> [What is being asked]
Format every line of the entries below as a JSON array of strings, one string per line, with blank lines omitted.

Collected data entries:
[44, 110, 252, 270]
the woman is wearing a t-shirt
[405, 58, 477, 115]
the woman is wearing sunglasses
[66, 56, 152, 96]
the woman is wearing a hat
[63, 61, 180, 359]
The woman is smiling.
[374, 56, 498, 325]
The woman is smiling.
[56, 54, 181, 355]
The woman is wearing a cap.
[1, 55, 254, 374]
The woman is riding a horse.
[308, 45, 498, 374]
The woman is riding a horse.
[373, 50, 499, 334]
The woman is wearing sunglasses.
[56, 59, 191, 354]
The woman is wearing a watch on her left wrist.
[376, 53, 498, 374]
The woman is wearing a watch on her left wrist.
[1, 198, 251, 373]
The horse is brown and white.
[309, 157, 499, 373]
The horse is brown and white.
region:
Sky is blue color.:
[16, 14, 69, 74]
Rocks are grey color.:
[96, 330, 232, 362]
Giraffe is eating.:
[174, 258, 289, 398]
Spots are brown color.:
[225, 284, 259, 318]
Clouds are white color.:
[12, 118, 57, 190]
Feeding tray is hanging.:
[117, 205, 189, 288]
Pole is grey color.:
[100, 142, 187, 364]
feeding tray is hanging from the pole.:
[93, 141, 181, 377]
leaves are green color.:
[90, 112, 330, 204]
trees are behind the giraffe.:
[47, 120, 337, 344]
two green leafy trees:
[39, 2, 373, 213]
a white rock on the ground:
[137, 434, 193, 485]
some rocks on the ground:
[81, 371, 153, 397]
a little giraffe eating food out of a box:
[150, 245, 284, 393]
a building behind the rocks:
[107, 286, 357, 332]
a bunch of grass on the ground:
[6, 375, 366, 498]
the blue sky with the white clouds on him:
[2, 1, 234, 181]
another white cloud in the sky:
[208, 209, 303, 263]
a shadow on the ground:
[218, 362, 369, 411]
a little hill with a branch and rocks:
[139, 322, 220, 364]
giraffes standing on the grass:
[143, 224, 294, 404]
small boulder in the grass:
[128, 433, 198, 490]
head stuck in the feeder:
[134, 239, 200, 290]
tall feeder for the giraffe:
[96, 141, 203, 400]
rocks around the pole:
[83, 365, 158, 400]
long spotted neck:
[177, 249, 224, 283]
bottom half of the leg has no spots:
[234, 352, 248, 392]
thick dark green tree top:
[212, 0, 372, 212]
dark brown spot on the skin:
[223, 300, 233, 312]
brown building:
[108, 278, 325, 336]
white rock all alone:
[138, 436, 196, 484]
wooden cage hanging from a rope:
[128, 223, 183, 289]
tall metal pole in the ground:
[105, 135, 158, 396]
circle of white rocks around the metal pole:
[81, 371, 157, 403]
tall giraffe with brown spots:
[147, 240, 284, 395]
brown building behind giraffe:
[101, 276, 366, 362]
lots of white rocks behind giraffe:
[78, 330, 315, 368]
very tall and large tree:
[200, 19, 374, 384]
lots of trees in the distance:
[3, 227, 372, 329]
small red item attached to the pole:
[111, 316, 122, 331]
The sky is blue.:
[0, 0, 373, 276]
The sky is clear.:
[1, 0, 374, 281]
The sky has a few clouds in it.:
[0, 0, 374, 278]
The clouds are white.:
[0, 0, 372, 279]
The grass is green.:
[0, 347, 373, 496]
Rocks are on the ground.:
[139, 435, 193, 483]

> [Expected output]
[
  "[44, 110, 252, 270]",
  "the woman is wearing a t-shirt",
  "[405, 58, 477, 115]",
  "the woman is wearing sunglasses",
  "[66, 56, 152, 96]",
  "the woman is wearing a hat",
  "[63, 61, 180, 359]",
  "The woman is smiling.",
  "[374, 56, 498, 325]",
  "The woman is smiling.",
  "[56, 54, 181, 355]",
  "The woman is wearing a cap.",
  "[1, 55, 254, 374]",
  "The woman is riding a horse.",
  "[308, 45, 498, 374]",
  "The woman is riding a horse.",
  "[373, 50, 499, 334]",
  "The woman is wearing sunglasses.",
  "[56, 59, 191, 354]",
  "The woman is wearing a watch on her left wrist.",
  "[376, 53, 498, 374]",
  "The woman is wearing a watch on her left wrist.",
  "[1, 198, 251, 373]",
  "The horse is brown and white.",
  "[309, 157, 499, 373]",
  "The horse is brown and white.",
  "region:",
  "Sky is blue color.:",
  "[16, 14, 69, 74]",
  "Rocks are grey color.:",
  "[96, 330, 232, 362]",
  "Giraffe is eating.:",
  "[174, 258, 289, 398]",
  "Spots are brown color.:",
  "[225, 284, 259, 318]",
  "Clouds are white color.:",
  "[12, 118, 57, 190]",
  "Feeding tray is hanging.:",
  "[117, 205, 189, 288]",
  "Pole is grey color.:",
  "[100, 142, 187, 364]",
  "feeding tray is hanging from the pole.:",
  "[93, 141, 181, 377]",
  "leaves are green color.:",
  "[90, 112, 330, 204]",
  "trees are behind the giraffe.:",
  "[47, 120, 337, 344]",
  "two green leafy trees:",
  "[39, 2, 373, 213]",
  "a white rock on the ground:",
  "[137, 434, 193, 485]",
  "some rocks on the ground:",
  "[81, 371, 153, 397]",
  "a little giraffe eating food out of a box:",
  "[150, 245, 284, 393]",
  "a building behind the rocks:",
  "[107, 286, 357, 332]",
  "a bunch of grass on the ground:",
  "[6, 375, 366, 498]",
  "the blue sky with the white clouds on him:",
  "[2, 1, 234, 181]",
  "another white cloud in the sky:",
  "[208, 209, 303, 263]",
  "a shadow on the ground:",
  "[218, 362, 369, 411]",
  "a little hill with a branch and rocks:",
  "[139, 322, 220, 364]",
  "giraffes standing on the grass:",
  "[143, 224, 294, 404]",
  "small boulder in the grass:",
  "[128, 433, 198, 490]",
  "head stuck in the feeder:",
  "[134, 239, 200, 290]",
  "tall feeder for the giraffe:",
  "[96, 141, 203, 400]",
  "rocks around the pole:",
  "[83, 365, 158, 400]",
  "long spotted neck:",
  "[177, 249, 224, 283]",
  "bottom half of the leg has no spots:",
  "[234, 352, 248, 392]",
  "thick dark green tree top:",
  "[212, 0, 372, 212]",
  "dark brown spot on the skin:",
  "[223, 300, 233, 312]",
  "brown building:",
  "[108, 278, 325, 336]",
  "white rock all alone:",
  "[138, 436, 196, 484]",
  "wooden cage hanging from a rope:",
  "[128, 223, 183, 289]",
  "tall metal pole in the ground:",
  "[105, 135, 158, 396]",
  "circle of white rocks around the metal pole:",
  "[81, 371, 157, 403]",
  "tall giraffe with brown spots:",
  "[147, 240, 284, 395]",
  "brown building behind giraffe:",
  "[101, 276, 366, 362]",
  "lots of white rocks behind giraffe:",
  "[78, 330, 315, 368]",
  "very tall and large tree:",
  "[200, 19, 374, 384]",
  "lots of trees in the distance:",
  "[3, 227, 372, 329]",
  "small red item attached to the pole:",
  "[111, 316, 122, 331]",
  "The sky is blue.:",
  "[0, 0, 373, 276]",
  "The sky is clear.:",
  "[1, 0, 374, 281]",
  "The sky has a few clouds in it.:",
  "[0, 0, 374, 278]",
  "The clouds are white.:",
  "[0, 0, 372, 279]",
  "The grass is green.:",
  "[0, 347, 373, 496]",
  "Rocks are on the ground.:",
  "[139, 435, 193, 483]"
]